## WHAT YOU SHOULD DO
In all of the material below, swap "layout element" for "page element" and leave everything else the same.
══════
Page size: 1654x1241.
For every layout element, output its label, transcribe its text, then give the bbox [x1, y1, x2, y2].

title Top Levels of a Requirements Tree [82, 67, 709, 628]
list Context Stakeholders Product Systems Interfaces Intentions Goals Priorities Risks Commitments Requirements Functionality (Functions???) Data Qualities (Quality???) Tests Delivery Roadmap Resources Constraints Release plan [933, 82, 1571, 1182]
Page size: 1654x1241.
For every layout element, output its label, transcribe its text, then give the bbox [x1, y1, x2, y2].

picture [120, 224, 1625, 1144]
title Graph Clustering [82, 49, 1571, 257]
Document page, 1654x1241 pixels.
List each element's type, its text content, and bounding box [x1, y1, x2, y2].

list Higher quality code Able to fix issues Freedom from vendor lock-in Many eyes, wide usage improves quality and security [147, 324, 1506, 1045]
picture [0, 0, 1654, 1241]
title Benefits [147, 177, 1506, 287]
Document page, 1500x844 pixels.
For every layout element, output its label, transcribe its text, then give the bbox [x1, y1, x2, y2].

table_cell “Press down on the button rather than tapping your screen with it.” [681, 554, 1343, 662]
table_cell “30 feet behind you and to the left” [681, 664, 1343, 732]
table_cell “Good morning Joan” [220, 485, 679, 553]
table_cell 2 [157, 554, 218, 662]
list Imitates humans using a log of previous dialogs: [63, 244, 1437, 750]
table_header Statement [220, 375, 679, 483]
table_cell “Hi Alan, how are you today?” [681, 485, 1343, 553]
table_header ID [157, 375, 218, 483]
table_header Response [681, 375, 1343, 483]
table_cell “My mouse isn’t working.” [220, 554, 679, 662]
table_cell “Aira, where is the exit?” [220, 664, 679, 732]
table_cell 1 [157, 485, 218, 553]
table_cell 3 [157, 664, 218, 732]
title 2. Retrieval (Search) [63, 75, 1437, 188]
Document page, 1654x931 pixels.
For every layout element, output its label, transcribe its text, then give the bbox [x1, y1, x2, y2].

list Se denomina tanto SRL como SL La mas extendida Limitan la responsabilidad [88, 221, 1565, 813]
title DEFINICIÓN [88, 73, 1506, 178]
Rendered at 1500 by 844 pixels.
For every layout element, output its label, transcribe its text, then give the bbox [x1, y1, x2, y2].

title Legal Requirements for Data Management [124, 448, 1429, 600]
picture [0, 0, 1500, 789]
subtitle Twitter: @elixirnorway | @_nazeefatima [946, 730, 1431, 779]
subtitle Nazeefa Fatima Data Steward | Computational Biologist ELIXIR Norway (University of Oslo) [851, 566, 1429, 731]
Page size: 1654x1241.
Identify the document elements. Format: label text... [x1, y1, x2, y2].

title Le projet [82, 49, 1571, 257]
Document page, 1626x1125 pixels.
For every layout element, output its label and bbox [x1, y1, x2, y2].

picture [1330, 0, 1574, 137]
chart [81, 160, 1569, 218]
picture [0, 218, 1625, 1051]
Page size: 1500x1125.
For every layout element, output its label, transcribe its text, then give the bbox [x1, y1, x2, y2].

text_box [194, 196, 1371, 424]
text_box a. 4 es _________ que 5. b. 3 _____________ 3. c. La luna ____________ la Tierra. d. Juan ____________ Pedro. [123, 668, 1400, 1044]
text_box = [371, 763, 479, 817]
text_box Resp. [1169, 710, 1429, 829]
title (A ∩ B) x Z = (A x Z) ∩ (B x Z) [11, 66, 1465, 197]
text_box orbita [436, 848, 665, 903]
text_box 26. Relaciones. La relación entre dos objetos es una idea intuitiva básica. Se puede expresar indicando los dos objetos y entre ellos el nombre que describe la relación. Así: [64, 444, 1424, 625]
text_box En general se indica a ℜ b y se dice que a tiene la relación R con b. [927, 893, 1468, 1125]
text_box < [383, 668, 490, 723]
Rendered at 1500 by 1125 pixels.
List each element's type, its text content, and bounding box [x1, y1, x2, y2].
══════
## SOLUTION TO THIS TASK
Page size: 1654x1241.
For every page element, output its label, transcribe its text, then give the bbox [x1, y1, x2, y2].

title Top Levels of a Requirements Tree [82, 67, 709, 628]
list Context Stakeholders Product Systems Interfaces Intentions Goals Priorities Risks Commitments Requirements Functionality (Functions???) Data Qualities (Quality???) Tests Delivery Roadmap Resources Constraints Release plan [933, 82, 1571, 1182]
Page size: 1654x1241.
For every page element, output its label, transcribe its text, then give the bbox [x1, y1, x2, y2].

picture [120, 224, 1625, 1144]
title Graph Clustering [82, 49, 1571, 257]
Document page, 1654x1241 pixels.
List each element's type, its text content, and bounding box [x1, y1, x2, y2].

list Higher quality code Able to fix issues Freedom from vendor lock-in Many eyes, wide usage improves quality and security [147, 324, 1506, 1045]
picture [0, 0, 1654, 1241]
title Benefits [147, 177, 1506, 287]
Document page, 1500x844 pixels.
For every page element, output its label, transcribe its text, then give the bbox [x1, y1, x2, y2].

table_cell “Press down on the button rather than tapping your screen with it.” [681, 554, 1343, 662]
table_cell “30 feet behind you and to the left” [681, 664, 1343, 732]
table_cell “Good morning Joan” [220, 485, 679, 553]
table_cell 2 [157, 554, 218, 662]
list Imitates humans using a log of previous dialogs: [63, 244, 1437, 750]
table_header Statement [220, 375, 679, 483]
table_cell “Hi Alan, how are you today?” [681, 485, 1343, 553]
table_header ID [157, 375, 218, 483]
table_header Response [681, 375, 1343, 483]
table_cell “My mouse isn’t working.” [220, 554, 679, 662]
table_cell “Aira, where is the exit?” [220, 664, 679, 732]
table_cell 1 [157, 485, 218, 553]
table_cell 3 [157, 664, 218, 732]
title 2. Retrieval (Search) [63, 75, 1437, 188]
Document page, 1654x931 pixels.
For every page element, output its label, transcribe its text, then give the bbox [x1, y1, x2, y2].

list Se denomina tanto SRL como SL La mas extendida Limitan la responsabilidad [88, 221, 1565, 813]
title DEFINICIÓN [88, 73, 1506, 178]
Rendered at 1500 by 844 pixels.
For every page element, output its label, transcribe its text, then give the bbox [x1, y1, x2, y2].

title Legal Requirements for Data Management [124, 448, 1429, 600]
picture [0, 0, 1500, 789]
subtitle Twitter: @elixirnorway | @_nazeefatima [946, 730, 1431, 779]
subtitle Nazeefa Fatima Data Steward | Computational Biologist ELIXIR Norway (University of Oslo) [851, 566, 1429, 731]
Page size: 1654x1241.
Identify the document elements. Format: label text... [x1, y1, x2, y2].

title Le projet [82, 49, 1571, 257]
Document page, 1626x1125 pixels.
For every page element, output its label and bbox [x1, y1, x2, y2].

picture [1330, 0, 1574, 137]
chart [81, 160, 1569, 218]
picture [0, 218, 1625, 1051]
Page size: 1500x1125.
For every page element, output its label, transcribe its text, then give the bbox [x1, y1, x2, y2].

text_box [194, 196, 1371, 424]
text_box a. 4 es _________ que 5. b. 3 _____________ 3. c. La luna ____________ la Tierra. d. Juan ____________ Pedro. [123, 668, 1400, 1044]
text_box = [371, 763, 479, 817]
text_box Resp. [1169, 710, 1429, 829]
title (A ∩ B) x Z = (A x Z) ∩ (B x Z) [11, 66, 1465, 197]
text_box orbita [436, 848, 665, 903]
text_box 26. Relaciones. La relación entre dos objetos es una idea intuitiva básica. Se puede expresar indicando los dos objetos y entre ellos el nombre que describe la relación. Así: [64, 444, 1424, 625]
text_box En general se indica a ℜ b y se dice que a tiene la relación R con b. [927, 893, 1468, 1125]
text_box < [383, 668, 490, 723]
Rendered at 1500 by 1125 pixels.
List each element's type, its text content, and bounding box [x1, y1, x2, y2].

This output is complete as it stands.